/---

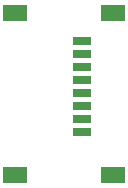
<source format=gbr>
%TF.GenerationSoftware,KiCad,Pcbnew,(5.1.10-1-10_14)*%
%TF.CreationDate,2021-12-24T07:56:15-05:00*%
%TF.ProjectId,hermes_v1,6865726d-6573-45f7-9631-2e6b69636164,rev?*%
%TF.SameCoordinates,Original*%
%TF.FileFunction,Paste,Bot*%
%TF.FilePolarity,Positive*%
%FSLAX46Y46*%
G04 Gerber Fmt 4.6, Leading zero omitted, Abs format (unit mm)*
G04 Created by KiCad (PCBNEW (5.1.10-1-10_14)) date 2021-12-24 07:56:15*
%MOMM*%
%LPD*%
G01*
G04 APERTURE LIST*
%ADD10R,1.500000X0.800000*%
%ADD11R,2.000000X1.450000*%
G04 APERTURE END LIST*
D10*
%TO.C,J6*%
X218350000Y-61300000D03*
X218350000Y-60200000D03*
X218350000Y-59100000D03*
X218350000Y-58000000D03*
X218350000Y-56900000D03*
X218350000Y-55800000D03*
X218350000Y-54700000D03*
X218350000Y-53600000D03*
D11*
X212650000Y-51225000D03*
X212650000Y-64975000D03*
X220950000Y-64975000D03*
X220950000Y-51225000D03*
%TD*%
M02*

</source>
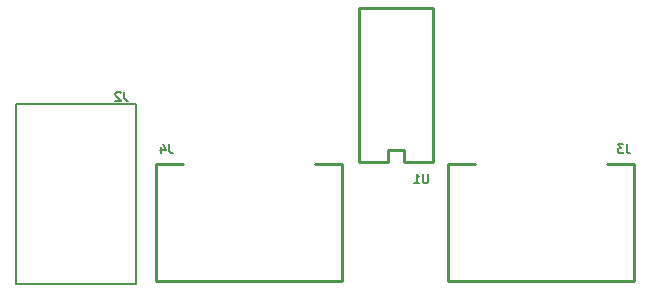
<source format=gbr>
G04 #@! TF.GenerationSoftware,KiCad,Pcbnew,5.0.2-bee76a0~70~ubuntu16.04.1*
G04 #@! TF.CreationDate,2019-08-01T21:54:42-04:00*
G04 #@! TF.ProjectId,Controller,436f6e74-726f-46c6-9c65-722e6b696361,rev?*
G04 #@! TF.SameCoordinates,PX5734380PY65bcec0*
G04 #@! TF.FileFunction,Legend,Bot*
G04 #@! TF.FilePolarity,Positive*
%FSLAX46Y46*%
G04 Gerber Fmt 4.6, Leading zero omitted, Abs format (unit mm)*
G04 Created by KiCad (PCBNEW 5.0.2-bee76a0~70~ubuntu16.04.1) date Thu 01 Aug 2019 09:54:42 PM EDT*
%MOMM*%
%LPD*%
G01*
G04 APERTURE LIST*
%ADD10C,0.150000*%
%ADD11C,0.254000*%
%ADD12C,0.152400*%
G04 APERTURE END LIST*
D10*
G04 #@! TO.C,J2*
X11430000Y-35560000D02*
X21590000Y-35560000D01*
X21590000Y-35560000D02*
X21590000Y-50800000D01*
X21590000Y-50800000D02*
X11430000Y-50800000D01*
X11430000Y-50800000D02*
X11430000Y-35560000D01*
D11*
G04 #@! TO.C,J3*
X63754000Y-40640000D02*
X61468000Y-40640000D01*
X63754000Y-50546000D02*
X63754000Y-40640000D01*
X48006000Y-50546000D02*
X63754000Y-50546000D01*
X48006000Y-40640000D02*
X48006000Y-50546000D01*
X50292000Y-40640000D02*
X48006000Y-40640000D01*
G04 #@! TO.C,J4*
X25527000Y-40640000D02*
X23241000Y-40640000D01*
X23241000Y-40640000D02*
X23241000Y-50546000D01*
X23241000Y-50546000D02*
X38989000Y-50546000D01*
X38989000Y-50546000D02*
X38989000Y-40640000D01*
X38989000Y-40640000D02*
X36703000Y-40640000D01*
G04 #@! TO.C,U1*
X44660820Y-40424100D02*
X44262040Y-40424100D01*
X44262040Y-40424100D02*
X44262040Y-39423340D01*
X44262040Y-39423340D02*
X42862500Y-39423340D01*
X42862500Y-39423340D02*
X42862500Y-40424100D01*
X42862500Y-40424100D02*
X42263060Y-40424100D01*
X46662340Y-40424100D02*
X44660820Y-40424100D01*
X44262040Y-40424100D02*
X44262040Y-39423340D01*
X42862500Y-39423340D02*
X42862500Y-40424100D01*
X42461180Y-40424100D02*
X40462200Y-40424100D01*
X40462200Y-40424100D02*
X40462200Y-27424380D01*
X40462200Y-27424380D02*
X46662340Y-27424380D01*
X46662340Y-27424380D02*
X46662340Y-40424100D01*
G04 #@! TO.C,J2*
D12*
X20574000Y-34507714D02*
X20574000Y-35052000D01*
X20610285Y-35160857D01*
X20682857Y-35233428D01*
X20791714Y-35269714D01*
X20864285Y-35269714D01*
X20247428Y-34580285D02*
X20211142Y-34544000D01*
X20138571Y-34507714D01*
X19957142Y-34507714D01*
X19884571Y-34544000D01*
X19848285Y-34580285D01*
X19812000Y-34652857D01*
X19812000Y-34725428D01*
X19848285Y-34834285D01*
X20283714Y-35269714D01*
X19812000Y-35269714D01*
G04 #@! TO.C,J3*
X63119000Y-38952714D02*
X63119000Y-39497000D01*
X63155285Y-39605857D01*
X63227857Y-39678428D01*
X63336714Y-39714714D01*
X63409285Y-39714714D01*
X62828714Y-38952714D02*
X62357000Y-38952714D01*
X62611000Y-39243000D01*
X62502142Y-39243000D01*
X62429571Y-39279285D01*
X62393285Y-39315571D01*
X62357000Y-39388142D01*
X62357000Y-39569571D01*
X62393285Y-39642142D01*
X62429571Y-39678428D01*
X62502142Y-39714714D01*
X62719857Y-39714714D01*
X62792428Y-39678428D01*
X62828714Y-39642142D01*
G04 #@! TO.C,J4*
X24384000Y-38952714D02*
X24384000Y-39497000D01*
X24420285Y-39605857D01*
X24492857Y-39678428D01*
X24601714Y-39714714D01*
X24674285Y-39714714D01*
X23694571Y-39206714D02*
X23694571Y-39714714D01*
X23876000Y-38916428D02*
X24057428Y-39460714D01*
X23585714Y-39460714D01*
G04 #@! TO.C,U1*
X46300571Y-41492714D02*
X46300571Y-42109571D01*
X46264285Y-42182142D01*
X46228000Y-42218428D01*
X46155428Y-42254714D01*
X46010285Y-42254714D01*
X45937714Y-42218428D01*
X45901428Y-42182142D01*
X45865142Y-42109571D01*
X45865142Y-41492714D01*
X45103142Y-42254714D02*
X45538571Y-42254714D01*
X45320857Y-42254714D02*
X45320857Y-41492714D01*
X45393428Y-41601571D01*
X45466000Y-41674142D01*
X45538571Y-41710428D01*
G04 #@! TD*
M02*

</source>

\---

Work instructions: Without the pictures, give back every record precisely as shown.

Answer to this task:
<source format=gbr>
%TF.GenerationSoftware,KiCad,Pcbnew,(5.1.10-1-10_14)*%
%TF.CreationDate,2021-12-24T07:56:15-05:00*%
%TF.ProjectId,hermes_v1,6865726d-6573-45f7-9631-2e6b69636164,rev?*%
%TF.SameCoordinates,Original*%
%TF.FileFunction,Paste,Bot*%
%TF.FilePolarity,Positive*%
%FSLAX46Y46*%
G04 Gerber Fmt 4.6, Leading zero omitted, Abs format (unit mm)*
G04 Created by KiCad (PCBNEW (5.1.10-1-10_14)) date 2021-12-24 07:56:15*
%MOMM*%
%LPD*%
G01*
G04 APERTURE LIST*
%ADD10R,1.500000X0.800000*%
%ADD11R,2.000000X1.450000*%
G04 APERTURE END LIST*
D10*
%TO.C,J6*%
X218350000Y-61300000D03*
X218350000Y-60200000D03*
X218350000Y-59100000D03*
X218350000Y-58000000D03*
X218350000Y-56900000D03*
X218350000Y-55800000D03*
X218350000Y-54700000D03*
X218350000Y-53600000D03*
D11*
X212650000Y-51225000D03*
X212650000Y-64975000D03*
X220950000Y-64975000D03*
X220950000Y-51225000D03*
%TD*%
M02*

</source>
<source format=gbr>
G04 #@! TF.GenerationSoftware,KiCad,Pcbnew,5.0.2-bee76a0~70~ubuntu16.04.1*
G04 #@! TF.CreationDate,2019-08-01T21:54:42-04:00*
G04 #@! TF.ProjectId,Controller,436f6e74-726f-46c6-9c65-722e6b696361,rev?*
G04 #@! TF.SameCoordinates,PX5734380PY65bcec0*
G04 #@! TF.FileFunction,Legend,Bot*
G04 #@! TF.FilePolarity,Positive*
%FSLAX46Y46*%
G04 Gerber Fmt 4.6, Leading zero omitted, Abs format (unit mm)*
G04 Created by KiCad (PCBNEW 5.0.2-bee76a0~70~ubuntu16.04.1) date Thu 01 Aug 2019 09:54:42 PM EDT*
%MOMM*%
%LPD*%
G01*
G04 APERTURE LIST*
%ADD10C,0.150000*%
%ADD11C,0.254000*%
%ADD12C,0.152400*%
G04 APERTURE END LIST*
D10*
G04 #@! TO.C,J2*
X11430000Y-35560000D02*
X21590000Y-35560000D01*
X21590000Y-35560000D02*
X21590000Y-50800000D01*
X21590000Y-50800000D02*
X11430000Y-50800000D01*
X11430000Y-50800000D02*
X11430000Y-35560000D01*
D11*
G04 #@! TO.C,J3*
X63754000Y-40640000D02*
X61468000Y-40640000D01*
X63754000Y-50546000D02*
X63754000Y-40640000D01*
X48006000Y-50546000D02*
X63754000Y-50546000D01*
X48006000Y-40640000D02*
X48006000Y-50546000D01*
X50292000Y-40640000D02*
X48006000Y-40640000D01*
G04 #@! TO.C,J4*
X25527000Y-40640000D02*
X23241000Y-40640000D01*
X23241000Y-40640000D02*
X23241000Y-50546000D01*
X23241000Y-50546000D02*
X38989000Y-50546000D01*
X38989000Y-50546000D02*
X38989000Y-40640000D01*
X38989000Y-40640000D02*
X36703000Y-40640000D01*
G04 #@! TO.C,U1*
X44660820Y-40424100D02*
X44262040Y-40424100D01*
X44262040Y-40424100D02*
X44262040Y-39423340D01*
X44262040Y-39423340D02*
X42862500Y-39423340D01*
X42862500Y-39423340D02*
X42862500Y-40424100D01*
X42862500Y-40424100D02*
X42263060Y-40424100D01*
X46662340Y-40424100D02*
X44660820Y-40424100D01*
X44262040Y-40424100D02*
X44262040Y-39423340D01*
X42862500Y-39423340D02*
X42862500Y-40424100D01*
X42461180Y-40424100D02*
X40462200Y-40424100D01*
X40462200Y-40424100D02*
X40462200Y-27424380D01*
X40462200Y-27424380D02*
X46662340Y-27424380D01*
X46662340Y-27424380D02*
X46662340Y-40424100D01*
G04 #@! TO.C,J2*
D12*
X20574000Y-34507714D02*
X20574000Y-35052000D01*
X20610285Y-35160857D01*
X20682857Y-35233428D01*
X20791714Y-35269714D01*
X20864285Y-35269714D01*
X20247428Y-34580285D02*
X20211142Y-34544000D01*
X20138571Y-34507714D01*
X19957142Y-34507714D01*
X19884571Y-34544000D01*
X19848285Y-34580285D01*
X19812000Y-34652857D01*
X19812000Y-34725428D01*
X19848285Y-34834285D01*
X20283714Y-35269714D01*
X19812000Y-35269714D01*
G04 #@! TO.C,J3*
X63119000Y-38952714D02*
X63119000Y-39497000D01*
X63155285Y-39605857D01*
X63227857Y-39678428D01*
X63336714Y-39714714D01*
X63409285Y-39714714D01*
X62828714Y-38952714D02*
X62357000Y-38952714D01*
X62611000Y-39243000D01*
X62502142Y-39243000D01*
X62429571Y-39279285D01*
X62393285Y-39315571D01*
X62357000Y-39388142D01*
X62357000Y-39569571D01*
X62393285Y-39642142D01*
X62429571Y-39678428D01*
X62502142Y-39714714D01*
X62719857Y-39714714D01*
X62792428Y-39678428D01*
X62828714Y-39642142D01*
G04 #@! TO.C,J4*
X24384000Y-38952714D02*
X24384000Y-39497000D01*
X24420285Y-39605857D01*
X24492857Y-39678428D01*
X24601714Y-39714714D01*
X24674285Y-39714714D01*
X23694571Y-39206714D02*
X23694571Y-39714714D01*
X23876000Y-38916428D02*
X24057428Y-39460714D01*
X23585714Y-39460714D01*
G04 #@! TO.C,U1*
X46300571Y-41492714D02*
X46300571Y-42109571D01*
X46264285Y-42182142D01*
X46228000Y-42218428D01*
X46155428Y-42254714D01*
X46010285Y-42254714D01*
X45937714Y-42218428D01*
X45901428Y-42182142D01*
X45865142Y-42109571D01*
X45865142Y-41492714D01*
X45103142Y-42254714D02*
X45538571Y-42254714D01*
X45320857Y-42254714D02*
X45320857Y-41492714D01*
X45393428Y-41601571D01*
X45466000Y-41674142D01*
X45538571Y-41710428D01*
G04 #@! TD*
M02*

</source>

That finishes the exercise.